### Texte d'étude:
:::

Face à cette situation, le gouvernement a passé un nouveau décret qui exclut les congés maladie, les heures de délégation syndicale ou les congés parentaux du calcul global des heures travaillées ! Dans le même temps, ce décret ouvrait la possibilité de militariser les contrôleurs du ciel. C’est une attaque flagrante contre leur droit de grève, puisque selon le code de justice militaire, la grève est assimilée à un acte de sédition.
Tout ceci s’est déroulé quelques heures après l’annonce de la privatisation des aéroports, dans le cadre d’une nouvelle série de coupes budgétaires et de contre-réformes décidées par le gouvernement, suite à une réunion entre Zapatero et les 37 capitalistes les plus puissants d’Espagne. Pour que les aéroports soient attrayants, aux yeux des multinationales, ils doivent être rentables. Et pour cela, quelle meilleure garantie que l’abolition du droit de grève dans les aéroports ? Il y a quelques années, déjà, la Justice avait condamné une grève – pour les salaires et les conditions de travail – du personnel au sol de l’aéroport d’El Prat de Llobregat, à Barcelone. On peut donc légitimement se poser la question : à présent que ces aéroports d’El Prat (Barcelone) et de Barajas (Madrid) sont menacés d’être privatisés, que se passera-t-il si les syndicats CC.OO et UGT appellent les travailleurs des aéroports à une grève contre la privatisation ?
Depuis des années, les contrôleurs aériens sont un secteur privilégié. Les gouvernements successifs ont satisfait la plupart de leurs revendications. Ils ont leur propre syndicat corporatiste, distinct des syndicats qui organisent la majorité des autres salariés des aéroports. Les dirigeants du syndicat des contrôleurs n’ont jamais cherché à se lier à l’ensemble des salariés. Ceci étant dit, on peut se demander pourquoi le gouvernement a fait passer ce nouveau décret – qui est une provocation contre les contrôleurs – précisément à la veille d’un long week-end férié, c’est-à-dire au seuil d’un pic d’affluence dans les aéroports.
Le gouvernement savait que de telles mesures – y compris la proclamation de l’« état d’alerte » – obtiendraient le soutien d’une large partie de la population. Et c’est ce qui s’est produit, lorsque les contrôleurs ont commencé leur grève. Il s’agissait d’une provocation bien calculée, de la part du gouvernement. Il se posait ainsi en défenseur des intérêts de la population – et, dans le même temps, couvrait la privatisation des aéroports d’un nuage de fumée.

:::

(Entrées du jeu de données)

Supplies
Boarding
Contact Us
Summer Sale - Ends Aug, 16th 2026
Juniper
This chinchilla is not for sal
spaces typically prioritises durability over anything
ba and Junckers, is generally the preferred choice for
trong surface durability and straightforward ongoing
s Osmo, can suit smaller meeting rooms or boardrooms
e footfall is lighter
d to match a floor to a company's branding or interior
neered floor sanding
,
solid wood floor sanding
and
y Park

:::

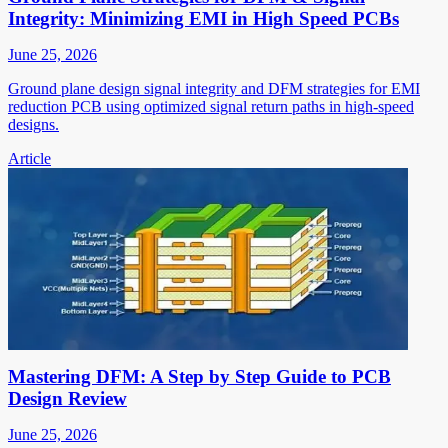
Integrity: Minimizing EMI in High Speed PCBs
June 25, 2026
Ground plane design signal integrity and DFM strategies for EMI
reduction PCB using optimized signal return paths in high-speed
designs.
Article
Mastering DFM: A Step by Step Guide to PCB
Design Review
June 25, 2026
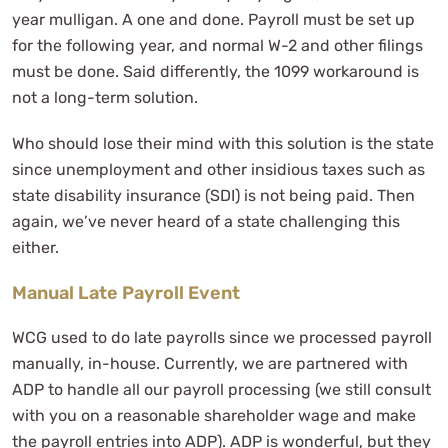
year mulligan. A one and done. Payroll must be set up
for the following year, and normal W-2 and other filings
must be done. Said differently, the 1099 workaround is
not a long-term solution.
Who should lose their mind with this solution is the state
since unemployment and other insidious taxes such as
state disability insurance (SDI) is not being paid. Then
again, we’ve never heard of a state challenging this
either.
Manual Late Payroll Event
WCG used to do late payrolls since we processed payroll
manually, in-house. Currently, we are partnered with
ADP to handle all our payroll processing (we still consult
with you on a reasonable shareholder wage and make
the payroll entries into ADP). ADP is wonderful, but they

:::

### Travail demandé 1:
Recopiez mot pour mot le passage du texte sur la grève des contrôleurs aériens qui commence par « Le gouvernement savait » et se termine par « nuage de fumée. ».
### Travail demandé 2:
Prolongez le texte sur la grève des contrôleurs aériens au-delà de sa dernière phrase.

### Réponse attendue 1:
Le gouvernement savait que de telles mesures – y compris la proclamation de l’« état d’alerte » – obtiendraient le soutien d’une large partie de la population. Et c’est ce qui s’est produit, lorsque les contrôleurs ont commencé leur grève. Il s’agissait d’une provocation bien calculée, de la part du gouvernement. Il se posait ainsi en défenseur des intérêts de la population – et, dans le même temps, couvrait la privatisation des aéroports d’un nuage de fumée.

### Réponse attendue 2:
Encore une fois, ces événements constituent un dangereux précédent. Lors de la récente grève des travailleurs du métro de Madrid, le vice Premier ministre Rubalcaba avait déjà menacé de mobiliser la police contre le mouvement. Alors que les syndicats devront se battre contre les « réformes » du gouvernement, on peut s’attendre à ce qu’il utilise à nouveau l’argument du « droit constitutionnel de libre circulation » contre des mouvements des travailleurs du métro ou des bus. Il pourrait aussi s’attaquer à des grèves des enseignants au nom du « droit à l’éducation » – et ainsi de suite.
S’il y a bien un « droit constitutionnel » qui est constamment violé, c’est celui de travailler. Des millions de chômeurs en sont privés. On peut en dire autant du droit au logement. La crise du capitalisme s’est traduite par l’expulsion locative de 300 000 familles. Dès février 2011, environ 1,5 million de chômeurs de longue durée seront privés d’allocation chômage, suite à un récent décret du gouvernement.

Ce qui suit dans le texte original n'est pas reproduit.